3 Questions: The First Asteroid Sample Returned To Earth

Monday, September 25, 2023
by Jennifer Chu | MIT News

On Sunday morning, a capsule the size of a mini-fridge dropped from the skies over western Utah, carrying a first-of-its-kind package: about 250 grams of dirt and dust plucked from the surface of an asteroid. As a candy-striped parachute billowed open to slow its freefall, the capsule plummeted down to the sand, slightly ahead of schedule.

The special delivery came courtesy of OSIRIS-REx, the first NASA mission to travel to an asteroid and return a sample of its contents to Earth. Launched in 2016, the mission’s target was Bennu, a “near-Earth” asteroid that is thought to have formed during the solar system’s first 10 million years. The asteroid is made mostly of carbon and minerals, and has not been altered much since it formed. Samples from its surface could therefore offer valuable clues about the kinds of minerals and materials that first came together to shape the early solar system.

OSIRIS-REx journeyed for over two years to reach Bennu, where it then spent another two years circling and measuring its surface, looking for a spot to pick a sample. Among the suite of instruments aboard the spacecraft was an MIT-student-designed experiment, REXIS (the Regolith X-ray Imaging Spectrometer). The shoebox-sized instrument was the work of more than 100 MIT students, who designed the instrument to map the asteroid’s surface material in X-rays, to help determine where the spacecraft should take a sample. REXIS is a joint project between the MIT Department of Earth, Atmospheric and Planetary Sciences (EAPS), MIT Department of Aeronautics and Astronautics (AeroAstro), the Harvard College Observatory, the MIT Kavli Institute for Astrophysics and Space Research, and MIT Lincoln Laboratory.

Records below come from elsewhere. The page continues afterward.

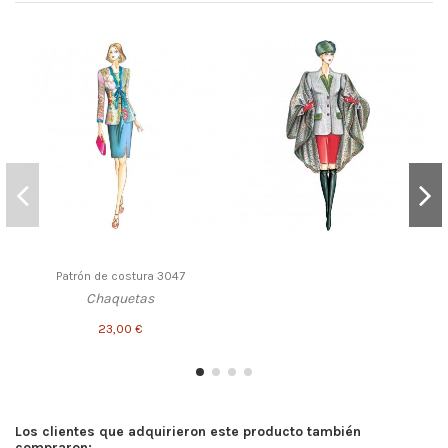
Patrón de costura 3047
Chaquetas
23,00 €
Los clientes que adquirieron este producto también
compraron: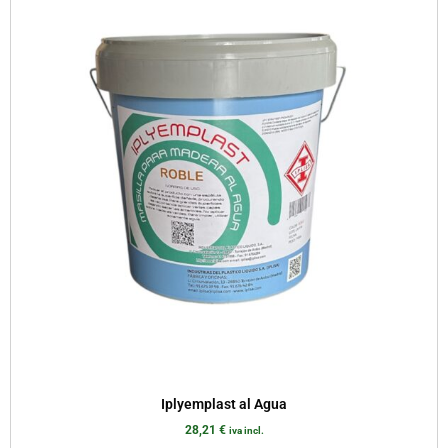
Iplyemplast al Agua
28,21
€
iva incl.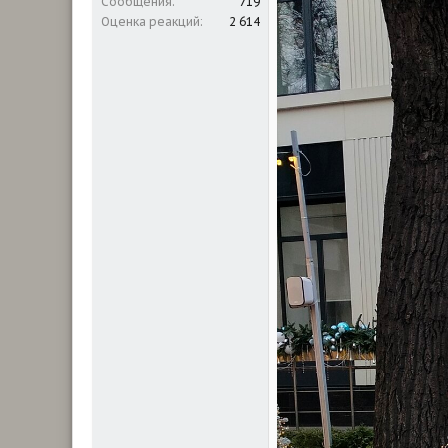
Сообщения
719
Оценка реакций
2 614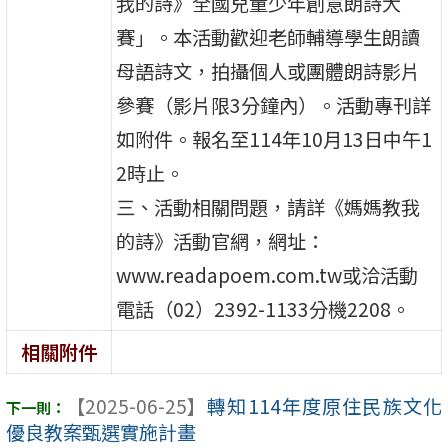
我的詩》全國兒童少年創意朗詩大
賽」。本活動歡迎老師輔導學生朗讀
母語詩文，拍攝個人或團體朗詩影片
參賽（影片限3分鐘內）。活動專刊詳
如附件。報名至114年10月13日中午1
2時止。
三、活動相關問題，請詳《媽媽教我
的詩》活動官網，網址：
www.readapoem.com.tw或洽活動
電話（02）2392-1133分機2208。
相關附件
【2025-06-25】
轉知114年度原住民族文化
優良教案甄選實施計畫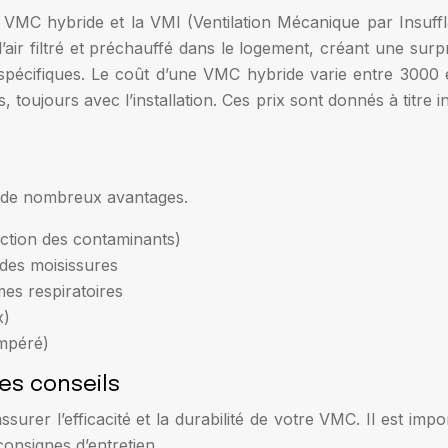
VMC hybride et la VMI (Ventilation Mécanique par Insuffl
air filtré et préchauffé dans le logement, créant une surpre
pécifiques. Le coût d’une VMC hybride varie entre 3000 et
oujours avec l’installation. Ces prix sont donnés à titre ind
e de nombreux avantages.
duction des contaminants)
 des moisissures
mes respiratoires
x)
empéré)
les conseils
ssurer l’efficacité et la durabilité de votre VMC. Il est im
consignes d’entretien.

On Sunday, OSIRIS-REx released the capsule to fall through the Earth’s atmosphere, as the spacecraft itself set off on a new course to the asteroid Apophis. The capsule has been transported to Houston’s Johnson Space Center, where Bennu’s dust will be examined and distributed to researchers around the world for further study. The sample’s successful return is a huge milestone for the mission’s members, including MIT’s Richard Binzel, a leading expert in the study of asteroids, and a professor post-tenure in EAPS and AeroAstro. As an OSIRIS-REx co-investigator, Binzel helped lead the development of REXIS and its integration with the spacecraft. MIT News checked in with Binzel for his first reactions following the capsule’s landing and recovery, and what he hopes we might learn from the asteroid’s dust.

Q: First off: What a landing! As someone who’s studied asteroids in depth, and from afar, what was it like for you to see a sample of this asteroid, returned to Earth?

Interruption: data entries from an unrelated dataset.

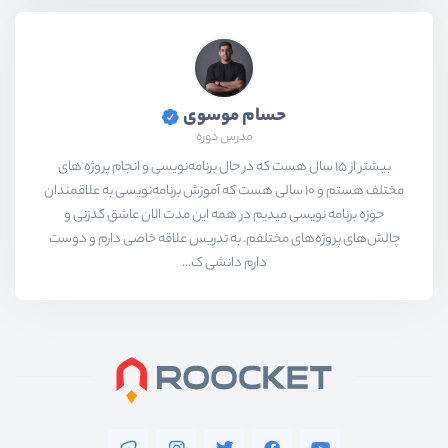
حسام موسوی
مدرس دوره
بیشتر از ۱۵ سال هست که در حال برنامه‌نویسی و انجام پروژه های
مختلف هستم و ۱۰ سالی هست که آموزش برنامه‌نویسی به علاقمندان
حوزه برنامه نویسی میدیم در همه این مدت الان عاشق کدزنی و
چالش‌های پروژه‌های مختلفم. به تدریس علاقه خاصی دارم و دوست
دارم دانشی ک...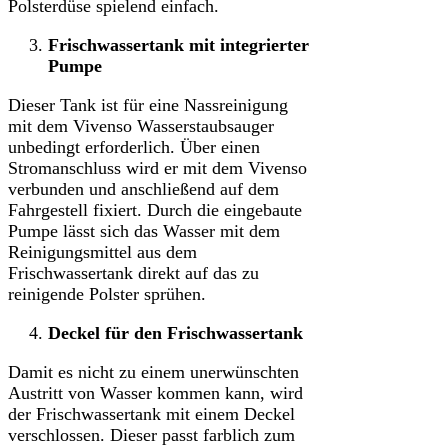
Polsterdüse spielend einfach.
Frischwassertank mit integrierter
Pumpe
Dieser Tank ist für eine Nassreinigung
mit dem Vivenso Wasserstaubsauger
unbedingt erforderlich. Über einen
Stromanschluss wird er mit dem Vivenso
verbunden und anschließend auf dem
Fahrgestell fixiert. Durch die eingebaute
Pumpe lässt sich das Wasser mit dem
Reinigungsmittel aus dem
Frischwassertank direkt auf das zu
reinigende Polster sprühen.
Deckel für den Frischwassertank
Damit es nicht zu einem unerwünschten
Austritt von Wasser kommen kann, wird
der Frischwassertank mit einem Deckel
verschlossen. Dieser passt farblich zum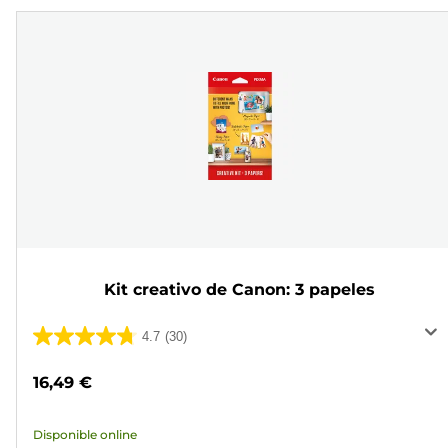
Kit creativo de Canon: 3 papeles
4.7
(30)
4.7
de
16,49 €
5
estrellas.
Disponible online
30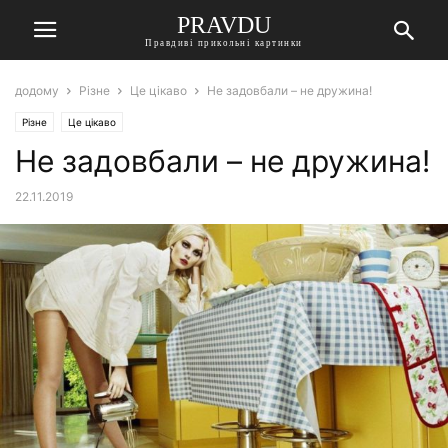
PRAVDU
Правдиві прикольні картинки
додому
Різне
Це цікаво
Не задовбали – не дружина!
Різне
Це цікаво
Не задовбали – не дружина!
22.11.2019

A: I was holding my breath just like everyone else! The parachute opening was a huge exhale, and the soft landing was a release of joy on behalf of the entire team. You work with these people for so long, you become like family, so you feel everything together. Kind of like watching your kid finishing off their balance beam routine and sticking the landing. While I wasn’t at the landing site, many of us were “together” online watching the timeline and all the procedures. What a journey it has been, more than two decades in the making, starting with our telescopic identification of Bennu as a scientifically rich and easily accessible sampling target, and then with the many evolving designs of the mission. MIT student involvement with the REXIS instrument began in 2010. It took six years to reach the launch pad and now, finally, we are seeing the mission literally come full circle in returning the sample to the Earth.

Q: The instruments aboard OSIRIS-REx made measurements of the asteroid while in orbit. What did those measurements in space reveal about the asteroid? And what more do you hope scientists can uncover, now that a sample is back on Earth?

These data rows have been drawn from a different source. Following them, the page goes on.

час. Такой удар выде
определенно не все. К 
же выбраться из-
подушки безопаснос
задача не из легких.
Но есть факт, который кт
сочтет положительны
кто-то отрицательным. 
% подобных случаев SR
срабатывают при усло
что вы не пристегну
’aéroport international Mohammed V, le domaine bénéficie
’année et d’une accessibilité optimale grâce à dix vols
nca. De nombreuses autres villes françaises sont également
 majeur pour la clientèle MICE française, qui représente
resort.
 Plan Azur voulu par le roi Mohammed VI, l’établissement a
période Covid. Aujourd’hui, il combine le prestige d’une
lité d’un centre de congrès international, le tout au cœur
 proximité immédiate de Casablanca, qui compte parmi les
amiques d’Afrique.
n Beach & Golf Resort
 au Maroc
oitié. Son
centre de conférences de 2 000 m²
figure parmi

A: Spacecraft instruments, no matter technologically advanced, cannot accomplish nearly as much as the power of laboratories on Earth. Our instruments aboard OSIRIS-REx told us that Bennu is carbon-rich, likely containing some of the earliest chemical records of the ingredients that made the Earth and even life itself. But how do we know that the spacecraft instruments making measurements while flying above the surface are fully correct in what they reveal and how we interpret the data? We can only be sure by securing the “ground truth” provided through actual samples being brought into Earth’s laboratories. The laboratory analysis of these samples, confirming our preliminary findings, will verify our ability to interpret data about asteroids from both telescopes and orbiting spacecraft. Then the laboratory analysis will take us to even greater depths about the chemistry, conditions, and processes for how our own planetary system came to be.

Q: Let’s give a shoutout to all the students who helped to put an instrument aboard the mission. Going forward, how might this asteroid sample — and the spacecraft’s continued trajectory — relate to the work at MIT?

A: It’s a reminder that the sky is no limit for what we do at MIT. MIT’s REXIS instrument represents MIT’s motto, “mens et manus” [“mind and hand”], extended hundreds of millions of miles out in to space, with actual hardware the students both designed and built, that was flown farther into space than any other MIT student project has gone before. I feel it is simply a privilege to have engaged so many students in learning and experiencing the depth of hard work, teamwork, and dedication that it takes to be successful in space exploration.